Thanks to an increasing array of flexible vinyl bead and trim, complex architectural designs can be easily installed in virtually any room by drywallers, giving them the capability of offering to customers premium options that would have been unthinkable not long ago.

Arches and dramatic curves, for example, are today amazingly easy to design and build, and get easier as new products are introduced. Before vinyl, such curves usually required the expertise of a skilled carpenter or other craftsman to build a wood or metal infrastructure, leading to high prices to the customer.

Vinyl products have produced significant creative opportunities for enterprising drywallers, in a market niche sometimes referred to as “Drywall Art,” which is actually a phrase trademarked by Joseph Koenig, Sr., founder of Trim-Tex, an innovative manufacturer of vinyl drywall products. Koenig introduced vinyl J-Beads to the industry in 1969, and the company has been an industry leader since then.

Drywall finisher Tom Sass of Muskegon, Mich., has profited from his expertise in Drywall Art, as three local builders refer work to him regularly. “One builder gives his potential customers tours of his own home, where I have done some really nice work.” Sass explained, noting that his business is growing mainly by referrals from satisfied customers. Sass was recently named Drywaller of the Year by Trim-Tex, as he relies on Trim-Tex’s flexible archway bullnose for a great deal of his work.

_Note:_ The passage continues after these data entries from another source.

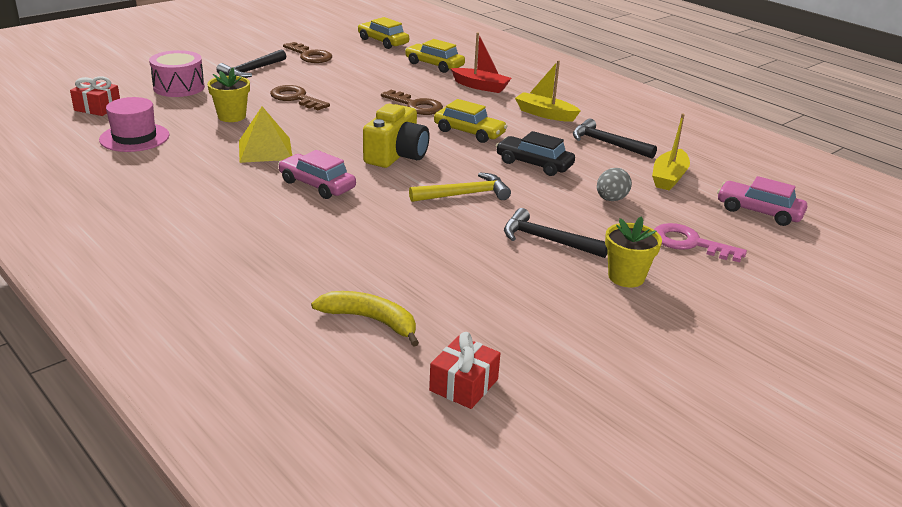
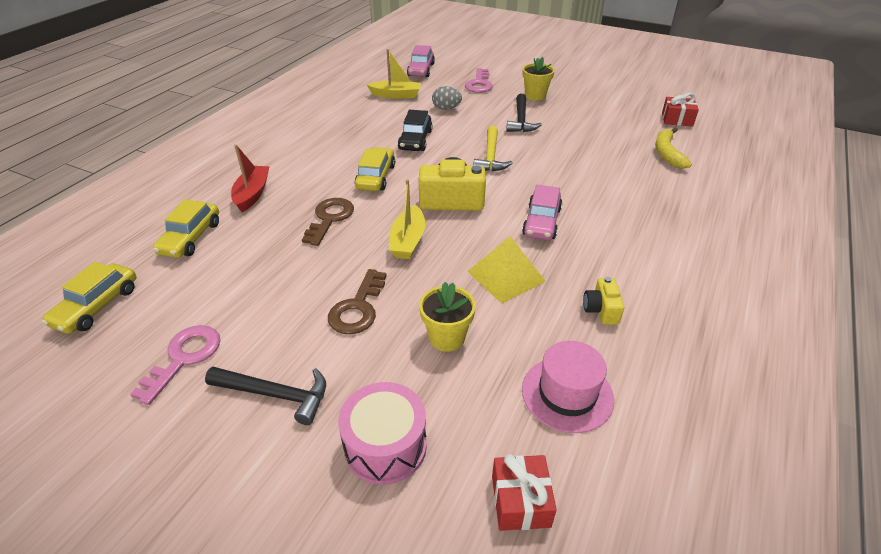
camera: 110 degrees left, 10 degrees up
(180, 172) = (601, 310): none -> yellow camera
(310, 56) = (184, 358): brown key -> pink key
(464, 194) = (491, 156): yellow hammer -> yellow hammer turned 135 degrees counterclockwise
(545, 114) = (309, 150): yellow boat -> yellow boat (408, 241)
(607, 144) = (354, 119): black hammer -> none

Trim-Tex displayed both the creative-and profit-potential for Drywall Art during the recent INTEX tradeshow in Orlando, Fla. The centerpiece of the company’s booth was three walls of a living room featuring dramatic Drywall Art, and showing all phases of design and construction. Photographs for this article were taken of that 12-foot-wide room. They illustrate that a drywaller can offer a similar design to a customer in three different upgrades.

Joe Koenig, Jr., Trim-Tex president, said the key point about vinyl trim is that it makes “luxury affordable.” While he acknowledges there are wide variations in the cost of drywall labor, he settled on $35 an hour in calculating the cost of labor for this project. The total cost with labor and materials for the first upgrade would be about $300. The second upgrade utilizes layering techniques which consist of adding layers of drywall and finishing the edges with decorative beads and is priced at an additional $313. The third upgrade consists of a custom built-up crown created with a layer of drywall, crown, molding and chamfer bead to create a 7-inch crown detail at a cost of $372. In combination these three-levels of upgrades have a very affordable cost of $985.

Drywall Art designs range from simple to complex and take drywall to a new level that would be impossible to achieve at low cost without flexible bead and trim.